Hyperliquid (HYPE) has been on the road to recovery, with the potential to challenge the $17.15 resistance level and turn it into support. However, the platform saw a decrease in Total Value Locked (TVL) from $636 million to $230 million in just a month, mainly due to the JELLY saga. Despite this, the trading volume remained stable, indicating healthy demand for HYPE. The recent breakout above a descending channel has erased previous losses and positioned the token for further gains.

The platform’s trading volume remained steady, signaling strong demand for HYPE. The token’s breakout above a descending channel has erased previous losses and set the stage for potential gains. As HYPE approaches the $17.15 resistance level, a move beyond it could signal further price increases. The bullish structure on lower timeframes and indicators like A/D and RSI suggest upward momentum for HYPE. However, traders should be cautious of short-term volatility and false breakouts driven by short liquidations.

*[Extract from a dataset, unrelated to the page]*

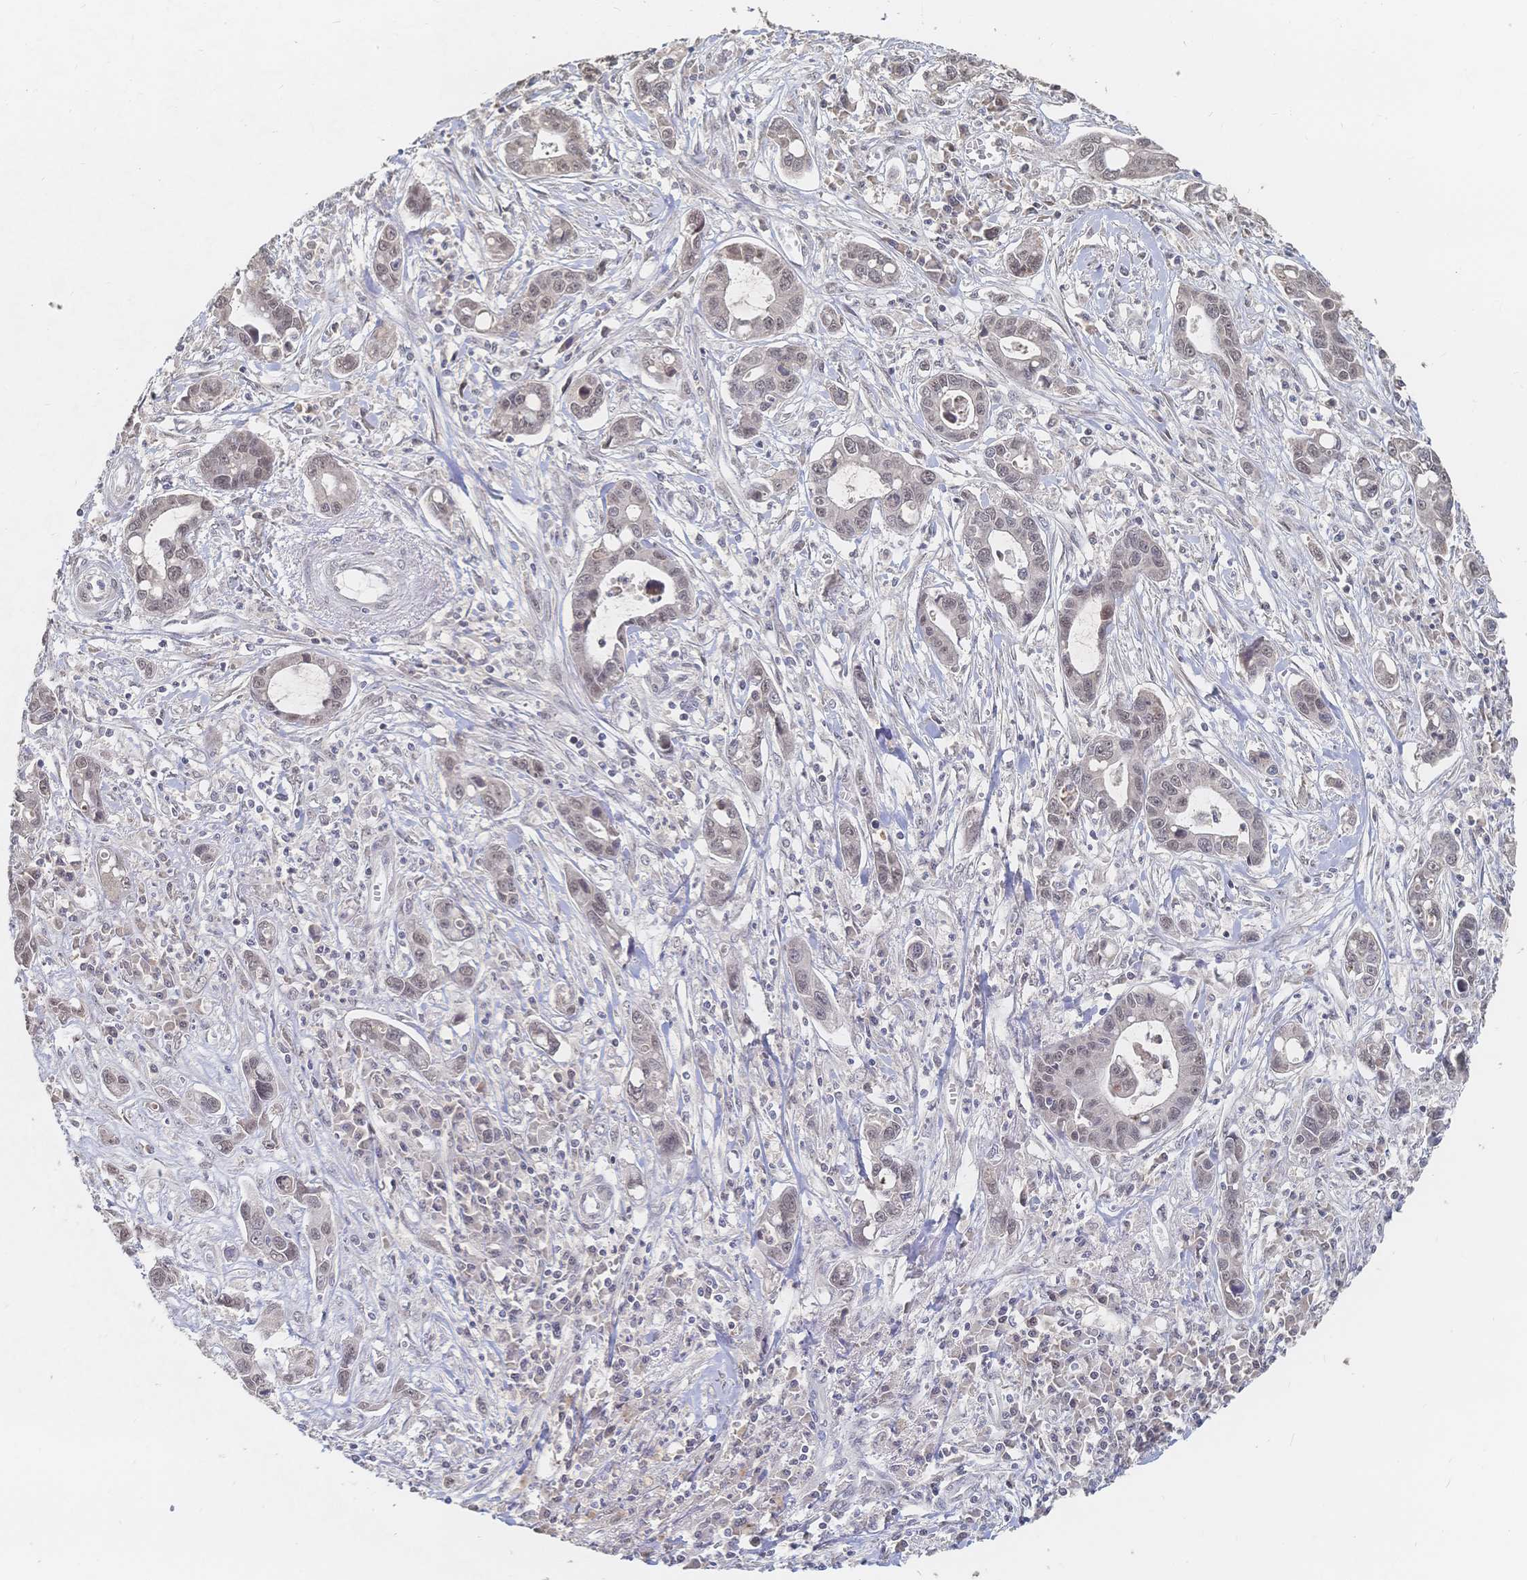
{"staining": {"intensity": "weak", "quantity": "25%-75%", "location": "nuclear"}, "tissue": "liver cancer", "cell_type": "Tumor cells", "image_type": "cancer", "snomed": [{"axis": "morphology", "description": "Cholangiocarcinoma"}, {"axis": "topography", "description": "Liver"}], "caption": "A brown stain labels weak nuclear positivity of a protein in human cholangiocarcinoma (liver) tumor cells. (IHC, brightfield microscopy, high magnification).", "gene": "LRP5", "patient": {"sex": "male", "age": 58}}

The liquidation map highlighted the possibility of short-term volatility, with short liquidations clustered near key resistance levels like $17, $17.3, and $17.45. Traders should be aware of potential false breakouts past $17.15 and consider a retest of the $17 zone as a long opportunity. Monitoring Bitcoin’s movement will also be crucial in determining market sentiment and price direction. It’s important to note that the information provided is not financial advice and reflects the writer’s opinion.

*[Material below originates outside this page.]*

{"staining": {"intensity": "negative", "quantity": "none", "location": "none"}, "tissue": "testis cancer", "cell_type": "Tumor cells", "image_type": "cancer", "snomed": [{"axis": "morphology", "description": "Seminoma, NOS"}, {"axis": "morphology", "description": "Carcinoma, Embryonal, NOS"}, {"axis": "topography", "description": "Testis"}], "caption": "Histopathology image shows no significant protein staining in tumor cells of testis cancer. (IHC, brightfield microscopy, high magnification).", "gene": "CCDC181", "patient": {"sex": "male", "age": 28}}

In conclusion, Hyperliquid (HYPE) shows signs of recovery with the potential to challenge key resistance levels and continue its upward trend. Despite a decrease in TVL due to the JELLY saga, the platform’s trading volume remains stable, indicating healthy demand for HYPE. Traders should be cautious of short-term volatility and false breakouts driven by short liquidations, while also monitoring Bitcoin’s movements for market-wide sentiment. Overall, HYPE’s bullish structure and indicators suggest a positive outlook for the token, pending external market factors.